[PASSAGE PROVIDED]

Thus, the workflow execution information p has a single or multiple process instances, and each process instance can have a single or multiple sets of the type m of the KPI and the value associated with the type m. In step 203, the computer (101) starts the process of executing steps 204 to 208 shown below, for each of all types m of the KPI in the KPI list. In step 204, the computer (101) acquires one of the types m of the KPI from the KPI list. This is for deciding the condition of the category division for each type m of the KPI. In step 205, the computer (101) divides the multiple pieces of workflow execution information p into K pieces, generates workflow graphs G_k from the K pieces of workflow execution information p after the division, and saves the conditions of the regions of the workflow graphs G_k. The detail of the process in step 205 will be described in detail below, in accordance with the flowchart shown in FIG. 2B.

[RECORD LIST]

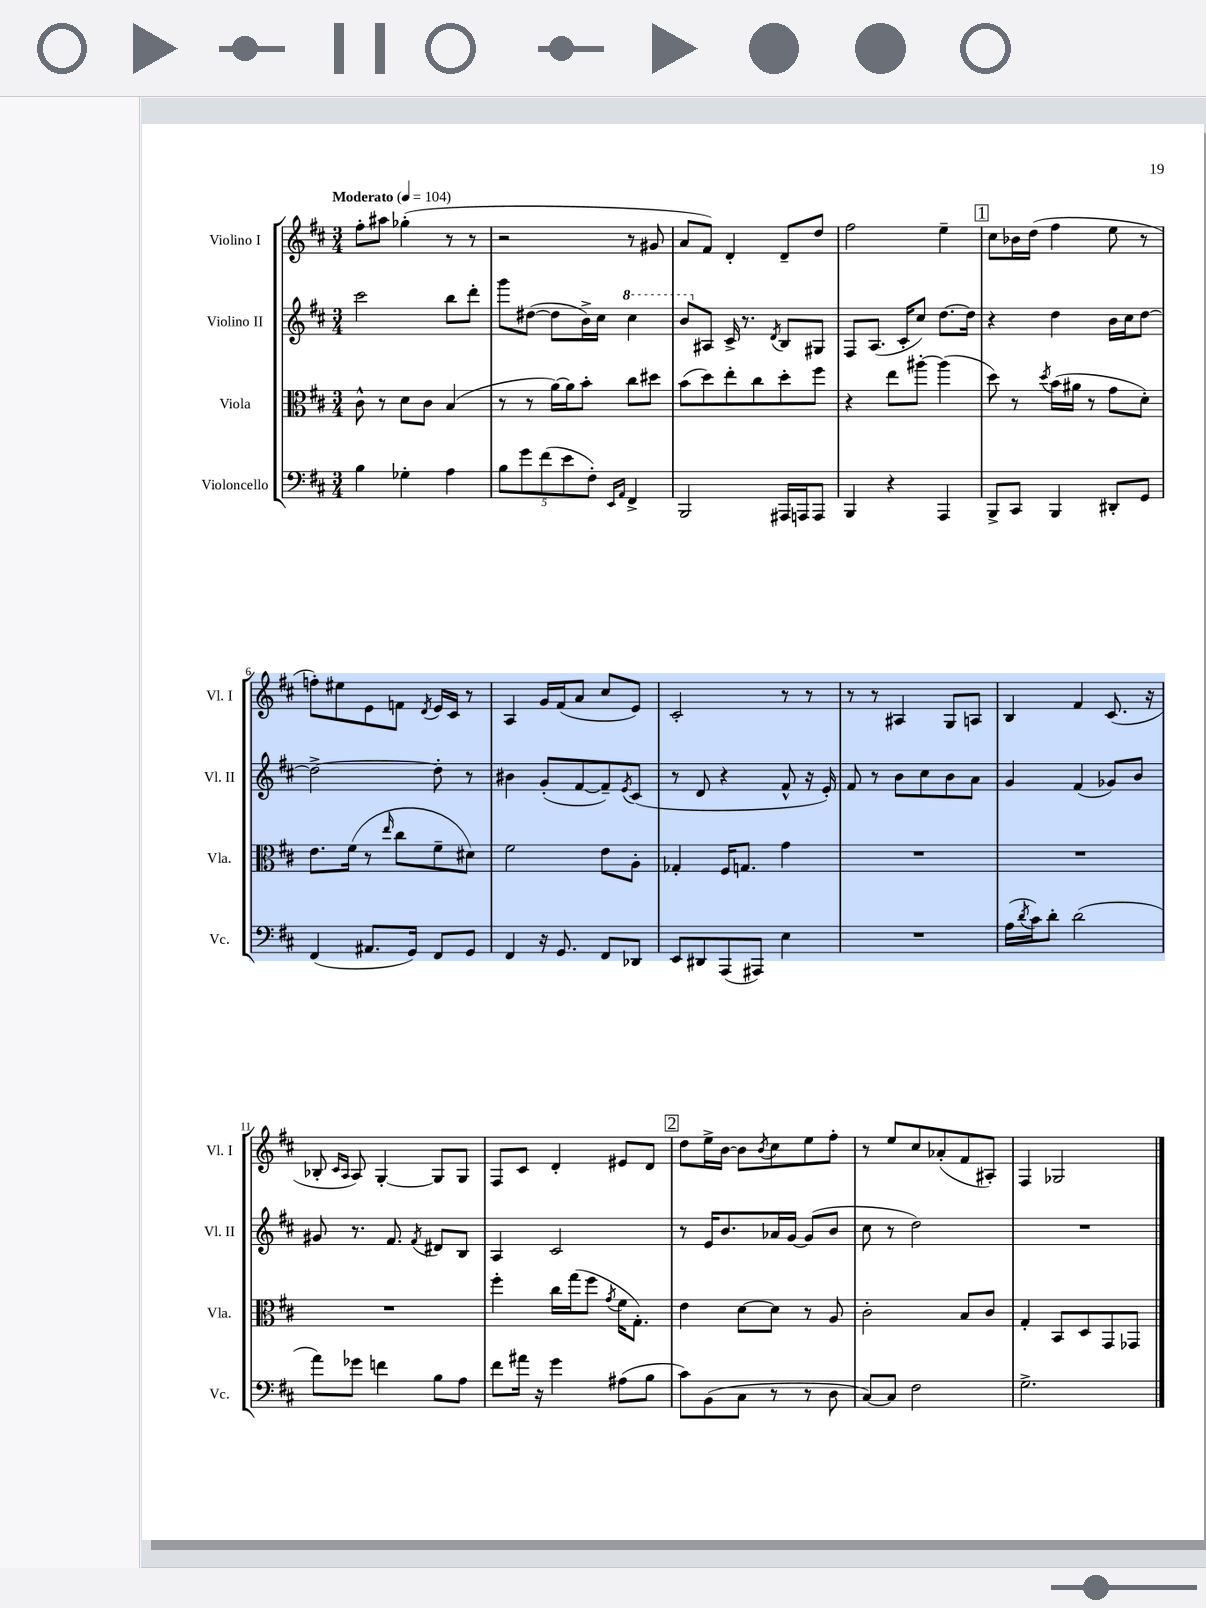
<<
\new StaffGroup <<
\new Staff = "s0" \with { instrumentName = "Violino I" shortInstrumentName = "Vl. I" } {
    \clef treble \key d \major \numericTimeSignature \time 3/4 \tempo "Moderato" 4 = 104
    fis''8-. ais''8 ges''4-.( r8 r8 |
    r2 r8 gis'8 |
    a'8 fis'8) d'4-. d'8-- d''8 |
    fis''2 e''4-- |
    \mark \markup { \box "1" } cis''8 bes'16 d''16( fis''4 e''8 r8 |
    f''8-.) eis''8 e'8 f'8 \acciaccatura { d'8 } e'16 cis'16 r8 |
    a4 g'16 fis'16( a'8 cis''8 e'8) |
    cis'2-. r8 r8 |
    r8 r8 ais4 g8 a8 |
    b4 fis'4 cis'8.( r16 |
    bes8-. \grace { cis'16 a16 } a8) g4~-. g8 g8 |
    fis8 cis'8 d'4-. eis'8 d'8 |
    \mark \markup { \box "2" } d''8 e''16-> b'16~ b'8 \acciaccatura { b'8 } cis''8 e''8 fis''8-. |
    r8 e''8 cis''8 aes'8-.( fis'8 ais8-.) |
    fis4 ges2 \bar "|." |
}
\new Staff = "s1" \with { instrumentName = "Violino II" shortInstrumentName = "Vl. II" } {
    \clef treble \key d \major \numericTimeSignature \time 3/4
    cis'''2 b''8 d'''8-. |
    g'''8 dis''8~( dis''8 b'16->) cis''16 \ottava #1 cis'''4 |
    b''8 \ottava #0 ais8 cis'16-> r8. \acciaccatura { d'8 } b8 gis8 |
    fis8 a8.( cis'16-. cis''8) d''8.~ d''16 |
    \mark \markup { \box "1" } r4 d''4 b'16 cis''16 d''8~ |
    d''2~-> d''8-. r8 |
    bis'4 g'8-.( fis'8~ fis'8--) \acciaccatura { e'8 } cis'8( |
    r8 d'8 r4 fis'8-^ r16 e'16-.) |
    fis'8 r8 b'8 cis''8 b'8 a'8 |
    g'4 fis'4( ges'8) b'8 |
    gis'8 r8. fis'8. \acciaccatura { fis'8 } dis'8 b8 |
    a4 cis'2 |
    \mark \markup { \box "2" } r8 e'16 b'8. aes'16 g'16~ g'8( b'8 |
    cis''8 r8 d''2) |
    R2. \bar "|." |
}
\new Staff = "s2" \with { instrumentName = "Viola" shortInstrumentName = "Vla." } {
    \clef alto \key d \major \numericTimeSignature \time 3/4
    cis'8-^ r8 d'8 cis'8 b4( |
    r8 r8 a'16~) a'16 b'8-. cis''8 dis''8 |
    b'8( d''8) e''8-. cis''8 d''8-. fis''8 |
    r4 e''8 ais''8~-. ais''4( |
    \mark \markup { \box "1" } d''8) r8 \acciaccatura { d''8 } b'16( ais'16 r8 g'8 d'8-.) |
    e'8. fis'16( r8 \grace { e''16 } cis''8 fis'8-- dis'8) |
    fis'2 e'8 a8-. |
    ges4-. fis16 g8. g'4 |
    R2. |
    R2. |
    R2. |
    fis''4-. cis''16 g''16( fis''8 \acciaccatura { g'8 } fis'16 g8.-.) |
    \mark \markup { \box "2" } e'4 d'8~ d'8 r8 a8 |
    cis'2-. b8 cis'8 |
    g4-. b,8 d8 g,8 ges,8 \bar "|." |
}
\new Staff = "s3" \with { instrumentName = "Violoncello" shortInstrumentName = "Vc." } {
    \clef bass \key d \major \numericTimeSignature \time 3/4
    b4 ges4-. a4 |
    \tuplet 5/4 { b8 g'8 fis'8( e'8 fis8-.) } \grace { e,16 a,16 } fis,4-> |
    b,,2 ais,,16 a,,16 a,,8 |
    b,,4 r4 a,,4 |
    \mark \markup { \box "1" } b,,8-> cis,8 b,,4 dis,8-. g,8 |
    fis,4( ais,8. g,16) fis,8 g,8 |
    fis,4 r16 g,8. fis,8 des,8 |
    e,8 dis,8 a,,8( ais,,8) e4 |
    R2. |
    a16( \acciaccatura { d'8 } cis'16) d'8-. d'2( |
    a'8) ges'8 f'4 b8 a8 |
    fis'8 ais'16 r16 g'4 ais8( b8 |
    \mark \markup { \box "2" } cis'8) b,8( cis8 r8 r8 d8 |
    cis8~) cis8 fis2 |
    g2.-> \bar "|." |
}
>>
>>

[SHORT TASK]
Answer these from the passage on workflow execution and KPIs:
1. In step 204, what does the computer acquire, and from where?
2. Into how many pieces does step 205 divide the workflow execution information p?
3. Which figure holds the flowchart for the details of step 205?

[TASK RESPONSE]
1. One of the types m of the KPI, from the KPI list.
2. K pieces.
3. FIG. 2B.